The normal boiling point of Rh is 3727°C. What is its vapor pressure in mm Hg at 2914°C, if its heat of vaporization is 557.0 kJ/mol?
Use the Clausius-Clapeyron equation
I don't understand that equation. Which part of what's given would fit into it? T1=3727 T2=2914 then convert to kelvin. delta h is 557.0. but what do i use for R..or is that what i am looking for?
oh R is constant.
Yes, R is 8.314
Then P1 goes with T1 and P2 goes with T2.
Delta H is 557.0 kJ/mol but you should use 557,000 in the formula;i.e., convert to J/mol.
To find the vapor pressure of Rh at a given temperature, we can use the Clausius-Clapeyron equation.

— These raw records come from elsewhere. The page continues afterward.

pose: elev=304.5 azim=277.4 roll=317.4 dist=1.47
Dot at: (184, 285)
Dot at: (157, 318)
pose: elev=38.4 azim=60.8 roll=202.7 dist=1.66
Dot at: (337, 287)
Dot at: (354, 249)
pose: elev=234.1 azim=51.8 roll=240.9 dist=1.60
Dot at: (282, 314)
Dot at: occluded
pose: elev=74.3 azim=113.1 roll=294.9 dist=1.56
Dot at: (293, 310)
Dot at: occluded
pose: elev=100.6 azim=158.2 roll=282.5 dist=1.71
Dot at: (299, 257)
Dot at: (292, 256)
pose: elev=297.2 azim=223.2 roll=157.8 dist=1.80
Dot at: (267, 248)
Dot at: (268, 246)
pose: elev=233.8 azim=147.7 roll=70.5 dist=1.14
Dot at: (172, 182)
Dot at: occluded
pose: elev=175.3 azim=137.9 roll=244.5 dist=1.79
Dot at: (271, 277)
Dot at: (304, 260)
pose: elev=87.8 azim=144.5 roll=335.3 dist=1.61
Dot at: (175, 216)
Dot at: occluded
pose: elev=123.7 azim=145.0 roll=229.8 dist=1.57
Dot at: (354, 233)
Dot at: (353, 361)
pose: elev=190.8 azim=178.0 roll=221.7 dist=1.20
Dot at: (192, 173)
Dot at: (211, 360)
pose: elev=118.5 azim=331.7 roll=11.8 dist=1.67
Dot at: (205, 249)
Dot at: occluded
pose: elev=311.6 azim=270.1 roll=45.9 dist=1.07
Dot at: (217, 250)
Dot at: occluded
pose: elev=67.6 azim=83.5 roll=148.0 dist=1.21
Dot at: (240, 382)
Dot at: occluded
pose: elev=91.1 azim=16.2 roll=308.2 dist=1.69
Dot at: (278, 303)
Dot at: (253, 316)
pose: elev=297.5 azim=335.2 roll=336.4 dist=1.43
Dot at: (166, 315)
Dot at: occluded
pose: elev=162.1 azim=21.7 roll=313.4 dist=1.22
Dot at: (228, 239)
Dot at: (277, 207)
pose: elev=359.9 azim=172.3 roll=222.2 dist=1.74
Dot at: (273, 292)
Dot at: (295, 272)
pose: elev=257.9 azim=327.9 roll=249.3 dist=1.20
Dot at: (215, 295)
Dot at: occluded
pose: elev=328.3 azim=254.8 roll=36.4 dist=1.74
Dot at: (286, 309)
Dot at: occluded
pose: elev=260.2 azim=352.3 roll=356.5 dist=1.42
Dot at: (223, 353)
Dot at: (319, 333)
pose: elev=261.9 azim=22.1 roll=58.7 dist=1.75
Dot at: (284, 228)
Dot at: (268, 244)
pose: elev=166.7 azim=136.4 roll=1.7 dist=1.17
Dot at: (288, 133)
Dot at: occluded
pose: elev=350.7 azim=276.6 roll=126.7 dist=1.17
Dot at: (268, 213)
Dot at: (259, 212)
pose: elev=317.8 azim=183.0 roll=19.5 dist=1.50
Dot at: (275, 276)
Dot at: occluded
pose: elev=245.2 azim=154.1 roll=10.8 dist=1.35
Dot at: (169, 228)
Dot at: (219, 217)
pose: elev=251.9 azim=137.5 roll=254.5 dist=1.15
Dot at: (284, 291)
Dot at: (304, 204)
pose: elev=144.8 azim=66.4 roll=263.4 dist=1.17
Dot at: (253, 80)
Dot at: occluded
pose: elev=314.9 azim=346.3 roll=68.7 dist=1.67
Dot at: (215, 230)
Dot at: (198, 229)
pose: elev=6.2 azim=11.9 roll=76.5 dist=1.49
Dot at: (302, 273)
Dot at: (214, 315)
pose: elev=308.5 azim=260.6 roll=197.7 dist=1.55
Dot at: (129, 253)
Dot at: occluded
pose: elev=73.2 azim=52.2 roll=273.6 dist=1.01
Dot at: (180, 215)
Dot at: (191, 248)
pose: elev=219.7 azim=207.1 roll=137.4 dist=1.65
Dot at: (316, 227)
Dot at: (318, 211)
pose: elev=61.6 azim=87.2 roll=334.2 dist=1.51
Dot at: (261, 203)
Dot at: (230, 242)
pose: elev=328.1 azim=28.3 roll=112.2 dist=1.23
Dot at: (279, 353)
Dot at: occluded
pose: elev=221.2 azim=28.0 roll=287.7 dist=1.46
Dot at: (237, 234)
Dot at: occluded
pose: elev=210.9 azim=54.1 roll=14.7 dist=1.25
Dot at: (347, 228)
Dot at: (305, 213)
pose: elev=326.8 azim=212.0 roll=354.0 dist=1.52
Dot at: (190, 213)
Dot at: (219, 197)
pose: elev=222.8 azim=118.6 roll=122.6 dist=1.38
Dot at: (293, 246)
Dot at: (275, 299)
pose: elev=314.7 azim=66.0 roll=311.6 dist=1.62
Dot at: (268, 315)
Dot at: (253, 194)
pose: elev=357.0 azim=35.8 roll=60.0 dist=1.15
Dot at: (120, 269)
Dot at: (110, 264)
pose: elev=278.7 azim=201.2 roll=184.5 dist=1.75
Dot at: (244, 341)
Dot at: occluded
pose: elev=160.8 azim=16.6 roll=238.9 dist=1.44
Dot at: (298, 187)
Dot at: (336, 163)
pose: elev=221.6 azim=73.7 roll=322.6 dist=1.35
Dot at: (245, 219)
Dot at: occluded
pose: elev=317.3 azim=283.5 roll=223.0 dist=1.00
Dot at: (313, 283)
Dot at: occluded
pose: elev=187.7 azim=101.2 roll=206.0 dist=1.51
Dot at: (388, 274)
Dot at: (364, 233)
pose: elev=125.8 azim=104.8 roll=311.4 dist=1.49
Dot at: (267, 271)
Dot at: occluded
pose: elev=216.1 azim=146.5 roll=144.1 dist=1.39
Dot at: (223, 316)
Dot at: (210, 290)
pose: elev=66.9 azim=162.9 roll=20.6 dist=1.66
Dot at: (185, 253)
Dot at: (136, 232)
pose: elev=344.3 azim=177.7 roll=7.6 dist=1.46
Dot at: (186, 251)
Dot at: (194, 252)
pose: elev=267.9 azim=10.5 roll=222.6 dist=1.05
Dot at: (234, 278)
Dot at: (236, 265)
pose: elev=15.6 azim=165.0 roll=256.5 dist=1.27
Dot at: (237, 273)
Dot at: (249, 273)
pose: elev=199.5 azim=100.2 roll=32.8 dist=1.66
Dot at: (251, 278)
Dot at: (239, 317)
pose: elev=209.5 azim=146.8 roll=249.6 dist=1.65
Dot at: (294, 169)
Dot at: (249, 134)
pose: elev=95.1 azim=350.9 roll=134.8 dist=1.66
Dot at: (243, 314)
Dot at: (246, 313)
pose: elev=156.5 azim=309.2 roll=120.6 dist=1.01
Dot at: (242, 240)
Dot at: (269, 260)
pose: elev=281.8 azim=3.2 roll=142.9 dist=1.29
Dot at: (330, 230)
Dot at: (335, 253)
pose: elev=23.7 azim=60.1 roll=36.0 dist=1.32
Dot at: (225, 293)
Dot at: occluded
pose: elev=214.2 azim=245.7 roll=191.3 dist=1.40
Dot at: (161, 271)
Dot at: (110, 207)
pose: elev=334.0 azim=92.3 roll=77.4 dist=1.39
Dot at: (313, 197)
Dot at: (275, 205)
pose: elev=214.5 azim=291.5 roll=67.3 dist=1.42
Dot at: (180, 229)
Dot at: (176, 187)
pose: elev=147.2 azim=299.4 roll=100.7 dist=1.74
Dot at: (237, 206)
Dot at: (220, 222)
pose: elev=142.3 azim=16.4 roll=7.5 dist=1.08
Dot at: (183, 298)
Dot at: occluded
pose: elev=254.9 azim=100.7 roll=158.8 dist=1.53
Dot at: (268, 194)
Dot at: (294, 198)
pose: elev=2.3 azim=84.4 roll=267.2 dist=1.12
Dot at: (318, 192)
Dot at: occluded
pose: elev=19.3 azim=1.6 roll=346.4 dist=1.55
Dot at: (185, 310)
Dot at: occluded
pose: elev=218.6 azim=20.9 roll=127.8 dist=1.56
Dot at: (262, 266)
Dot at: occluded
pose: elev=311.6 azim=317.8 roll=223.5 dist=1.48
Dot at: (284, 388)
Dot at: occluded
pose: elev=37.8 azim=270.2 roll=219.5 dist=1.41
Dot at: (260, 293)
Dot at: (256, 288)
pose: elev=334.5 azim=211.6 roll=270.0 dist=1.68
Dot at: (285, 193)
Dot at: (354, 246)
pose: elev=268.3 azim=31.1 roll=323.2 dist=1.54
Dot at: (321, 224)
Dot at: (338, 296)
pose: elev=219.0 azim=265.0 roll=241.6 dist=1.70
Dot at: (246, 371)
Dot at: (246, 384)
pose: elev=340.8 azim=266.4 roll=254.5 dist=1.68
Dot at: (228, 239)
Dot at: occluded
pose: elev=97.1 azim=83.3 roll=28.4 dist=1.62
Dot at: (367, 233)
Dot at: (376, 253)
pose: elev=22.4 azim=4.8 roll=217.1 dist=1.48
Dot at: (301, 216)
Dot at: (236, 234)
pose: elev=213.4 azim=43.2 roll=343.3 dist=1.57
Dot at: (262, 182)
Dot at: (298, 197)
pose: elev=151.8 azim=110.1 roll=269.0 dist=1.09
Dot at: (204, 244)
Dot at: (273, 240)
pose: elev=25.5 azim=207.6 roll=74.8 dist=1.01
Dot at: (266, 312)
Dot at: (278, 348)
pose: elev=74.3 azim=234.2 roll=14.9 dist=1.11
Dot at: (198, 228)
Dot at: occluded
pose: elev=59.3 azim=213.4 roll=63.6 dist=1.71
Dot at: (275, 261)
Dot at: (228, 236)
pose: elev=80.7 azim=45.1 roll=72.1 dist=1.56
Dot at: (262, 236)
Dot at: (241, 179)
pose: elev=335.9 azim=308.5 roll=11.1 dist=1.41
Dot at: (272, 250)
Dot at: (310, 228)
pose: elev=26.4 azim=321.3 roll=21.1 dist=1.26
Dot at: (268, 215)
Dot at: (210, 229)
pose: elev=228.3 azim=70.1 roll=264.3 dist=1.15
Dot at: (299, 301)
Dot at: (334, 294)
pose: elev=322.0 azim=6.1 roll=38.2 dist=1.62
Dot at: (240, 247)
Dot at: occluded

This equation relates the vapor pressure of a substance at one temperature to its vapor pressure at another temperature, in terms of the heat of vaporization and the gas constant.
The Clausius-Clapeyron equation is given by:
ln(P2/P1) = -ΔH_vap/R * (1/T2 - 1/T1)
Where:
P1 is the vapor pressure at temperature T1
P2 is the vapor pressure at temperature T2
ΔH_vap is the heat of vaporization
R is the gas constant (8.314 J/(mol*K))
T1 is the initial temperature
T2 is the final temperature
In this case, we need to find the vapor pressure of Rh at 2914°C (or 3187 K), given the normal boiling point of 3727°C (or 4000 K) and the heat of vaporization of 557.0 kJ/mol (or 557000 J/mol).
Let's plug the values into the equation:
ln(P2/P1) = -ΔH_vap/R * (1/T2 - 1/T1)
ln(P2/1 atm) = -(557000 J/mol) / (8.314 J/(mol*K)) * (1/3187 K - 1/4000 K)
Now, we can solve for the natural logarithm of the vapor pressure ratio:
ln(P2/1) = -67.00 * (4.99e-4 - 3.17e-4)
Simplifying:
ln(P2) = -67.00 * (1.82e-4)
Now, we can solve for P2:
P2 = e^(-67.00 * 1.82e-4)
Plugging this into a calculator, we find:
P2 ≈ 0.728 mm Hg
Therefore, the vapor pressure of Rh at 2914°C is approximately 0.728 mm Hg.